Brand safety doesn’t mean restricting your reach – it increases the return on your spend

‘Brand safety’ is one of those unrelenting industry phrases that seems to be spouted ad nauseam, with brands and agencies alike contributing their two cents in every possible publication. The irony of that statement is not lost on me doing it again!

We all claim to care about brand safety, but many brands have yet to address their own accountability. We jump blindly into programmatic black holes and user generated content minefields, running across lengthy site lists with little concern as to where messaging may appear. In reality, the fact is that is we don’t need to compromise on buying programmatically, or taking advantage of other leaps forward in marketing technology, but we should get a little smarter about where we send our digital spend.

We need to step back and take a look at these massive mobile networks we regularly buy across; a daunting lack of transparency leads to brands relinquishing control of their environment, for the sake of blind scatter gun reach. Reducing audiences down to broad segments and then hitting them anywhere and everywhere they may roam across the net, might ensure that you reach an audience predisposed to your messaging, but it makes it increasingly tricky to monitor the content your brand sits next to.

Partnering with a few premium partners will never provide the massive blanket reach that a network can promise you. Partnering with a few premium partners can, however, provide reassurance and transparency. It also means you don’t have to trawl through hundreds of potential platforms to make sure your ad is sitting in a brand safe environment.

Crucially, streamlined media owners, without several thousands of properties, will be able to provide solid brand safety guidelines. A breakdown of how quickly an ad can be taken down if an issue is found, how they ensure that an issue won’t happen in the first place, general queries that you would think would be a standard provision. By working with a limited number of publishers, it’s far easier to grant assurances than it is if you have to manage reams of random sites.

Increasingly, utility-based apps are developing more intuitive branded solutions. Apps like Citymapper might not have endless millions of monthly active users, but their ad formats sit within their user journey. Not too much can go awry if your ad is only being seen alongside a route suggestion. Similarly, our partners at Under Armour Connected Fitness offer a platform solely dedicated to helping their users with their health and fitness goals.

Integrated messaging on a platform like this can never be compromised by questionable content, or negative affiliations. With utility apps, you get exactly what you’re expecting, and you associate your brand with a service that improves the life of its users. Solutions on these can still be bought programmatically and can keep up with the tech that makes buying easier and easier, without compromising your brand’s safety.
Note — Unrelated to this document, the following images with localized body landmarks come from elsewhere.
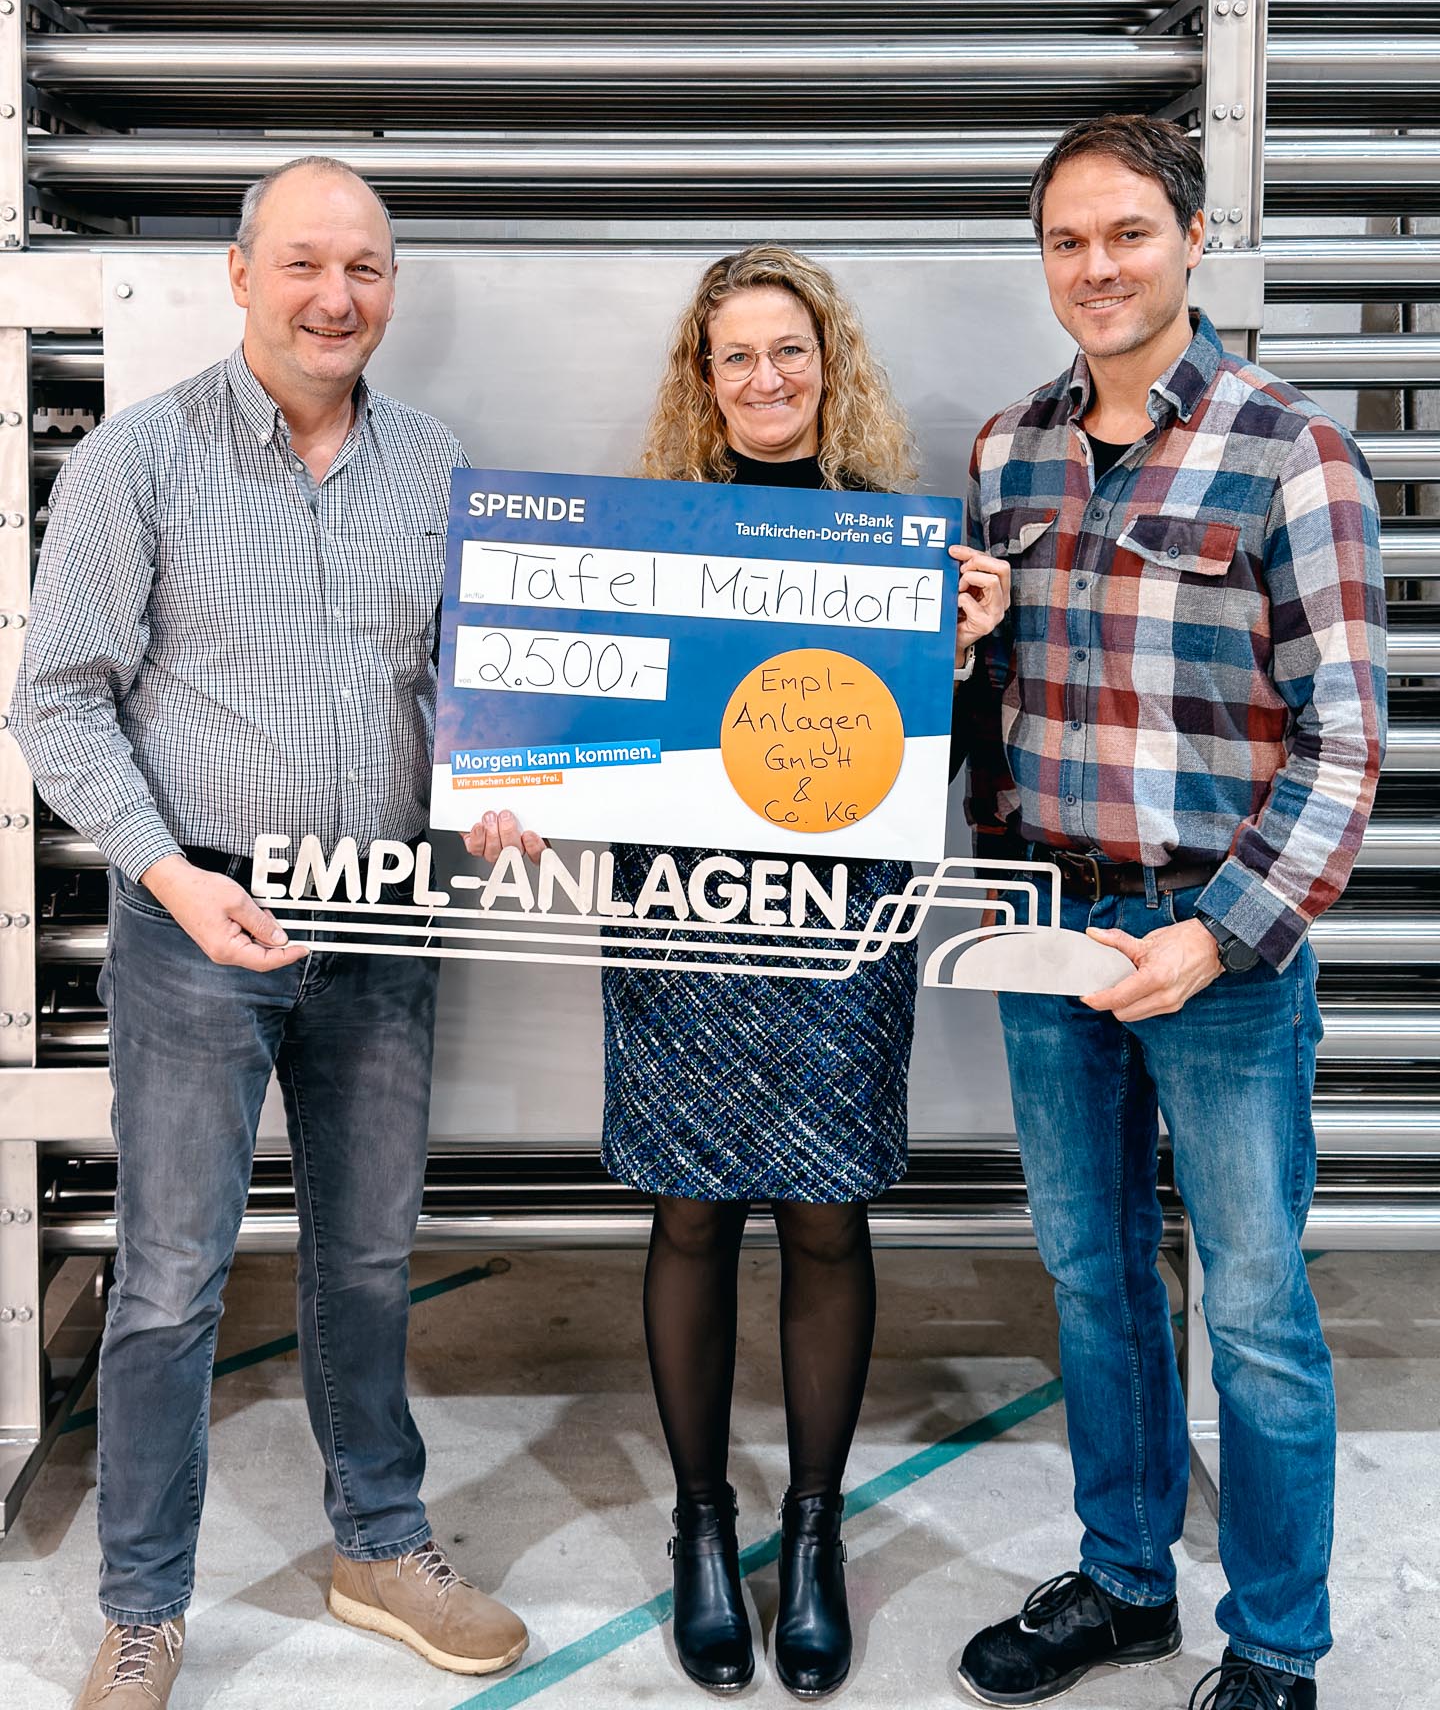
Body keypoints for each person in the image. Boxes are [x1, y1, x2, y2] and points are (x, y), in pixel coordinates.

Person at [11, 156, 529, 1710]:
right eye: (303, 263)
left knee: (367, 1254)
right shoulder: (137, 460)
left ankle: (381, 1544)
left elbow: (473, 687)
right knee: (172, 1277)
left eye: (363, 268)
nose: (334, 297)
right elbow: (58, 704)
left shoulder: (437, 466)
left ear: (392, 288)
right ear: (239, 275)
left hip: (383, 913)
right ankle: (142, 1607)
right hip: (197, 923)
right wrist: (172, 878)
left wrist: (505, 785)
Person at [471, 245, 1004, 1701]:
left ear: (829, 368)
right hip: (680, 918)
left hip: (840, 923)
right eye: (737, 358)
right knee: (690, 1213)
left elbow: (937, 774)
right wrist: (516, 788)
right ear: (702, 386)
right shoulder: (643, 542)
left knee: (830, 1218)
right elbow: (562, 731)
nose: (766, 378)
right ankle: (703, 1526)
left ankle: (813, 1532)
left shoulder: (900, 547)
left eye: (789, 352)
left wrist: (963, 658)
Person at [952, 116, 1386, 1710]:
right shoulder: (1007, 453)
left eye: (1127, 233)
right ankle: (1128, 1582)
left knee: (1254, 1306)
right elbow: (983, 710)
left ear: (1194, 238)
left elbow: (1347, 740)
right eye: (1066, 240)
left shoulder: (1293, 453)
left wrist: (1215, 935)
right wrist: (955, 649)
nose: (1096, 267)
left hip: (1221, 946)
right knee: (1091, 1274)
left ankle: (1275, 1644)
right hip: (1050, 925)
In general, by integrating your messaging with app content, you lower the potential risk. With 88% of our mobile time based in-app, they play a significant role in our day-to-day lives, and therefore media consumption. Services like Deezer and Spotify accompany us through every part of our routines, and their ads integrate themselves into those routines concurrently. Native formats like in-feed videos or pre-rolls don’t detract from usability and thus work their way into these routines seamlessly. That isn’t to say, however, native formats can’t be subject to integration into some questionable content.

Algorithmic content targeting might streamline processes, but sometimes human intuition can’t be understated. Recently, we spotted an article in the Evening Standard about a local carjacking, delivering a pre-roll for Sky Sports F1 before the CCTV footage of a car being trapped and jacked by people with axes. Not the ideal brand experience.

Messaging may well have hit a user of the roughly correct age, gender, and location, but they then managed to drive negative brand association amongst their key target audience. Brand safety alongside news content is no fresh topic, but the ‘watch an ISIS beheading and buy a BMW’ rhetoric is growing stale, as brands continue to pour spend into these channels.

If we don’t learn and improve we have no grounds to complain. Using keyword targeting to pigeonhole interests, like serving F1 ads around ‘car articles’ – jacked or otherwise – without comprehensive content assessment and approval will inevitably lead to awkward placements like these.

We all care about where our ad is seen, and who is seeing it. That’s why media planning and buying exists. The only way we can make measurable progress is to focus our energy on creative routes to tech-forward, targeted display, that doesn’t compromise the brands we represent.  We need to take the same care online as with would with print, broadcast or brand partnerships.